For now, people are just starting to pick up on common sense digital safety practices. The five questions that most people got right on the Pew Research quiz were on subjects people deal with every day: passwords, Wi-Fi and multi-factor authentication. When it came to more nuanced issues, like what's a rootkit, people were less aware.

"The more technical the questions get, the further removed they are from a day-to-day experience," Smith said.

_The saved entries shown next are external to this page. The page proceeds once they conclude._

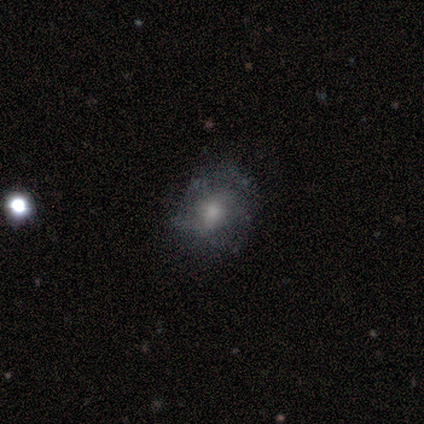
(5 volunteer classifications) Volunteers were most divided on "spiral arms" (2-way tie): yes: 50%, no: 50%. More confident: bar — no (100%); spiral winding — loose (100%); spiral arm count — can't tell (100%); bulge size — small (100%); merging — none (75%); edge-on disk — no (67%); smooth or featured — featured or disk (60%).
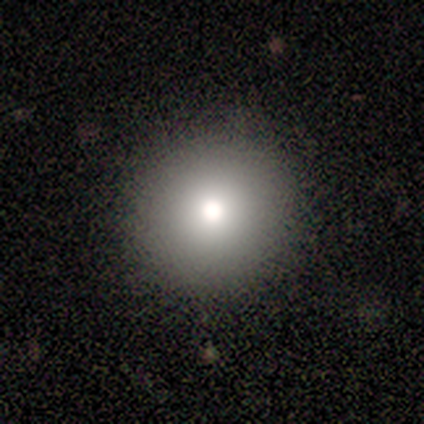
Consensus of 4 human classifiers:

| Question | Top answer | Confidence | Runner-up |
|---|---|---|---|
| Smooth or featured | featured or disk | 50% | smooth (25%) |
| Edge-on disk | no | 100% | — |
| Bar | no | 100% | — |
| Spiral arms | no | 100% | — |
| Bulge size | dominant | 50% | tied: large (50%) |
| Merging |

The hope is though, that the average person won't have to worry about all the technical details in the future. Researchers want ensuring safety online to be as simple as clicking a seat belt.

Common sense roadblocks

Cybersecurity has a problem with developing common sense for people because there's just too much advice, and too many devices.

Technology is always changing, bringing new vulnerabilities, and more precautions that you have to take.

You've protected your Facebook account with two-factor authentication, now you need to change the default password on some smart toothbrush. Or turn off your Wi-Fi in public areas. You need to back up all your systems -- yes, the one on your toothbrush, too.

"If a consumer has to remember 25 different things just to stay safe online, that's too much," Neil Daswani, interim chief information security officer at Symantec said. "Unfortunately in the world, it doesn't take much to exploit a connected device."

Imagine if a different kind of seat belt came out every two years, with a new way to click it in. It'd be frustrating. Unfortunately, in cybersecurity, it's a reality and a major obstacle, especially since old habits are hard to kill.

"It takes time as a society to develop more and more common sense and make it tech in nature," Daswani said.

The hope is that by the next generation, children growing up today will have better access to information on online safety as digital natives, and pass on the knowledge as common sense. Until then, the National Cyber Security Alliance tries to raise awareness with things like "Data Privacy Day" and "World Password Day."

If everything goes right and cybersecurity becomes common practice, awareness days like those will become obsolete.

"If everybody was doing everything they needed to do, we could happily go out of business," Kaiser said. "I think we're a ways from that yet."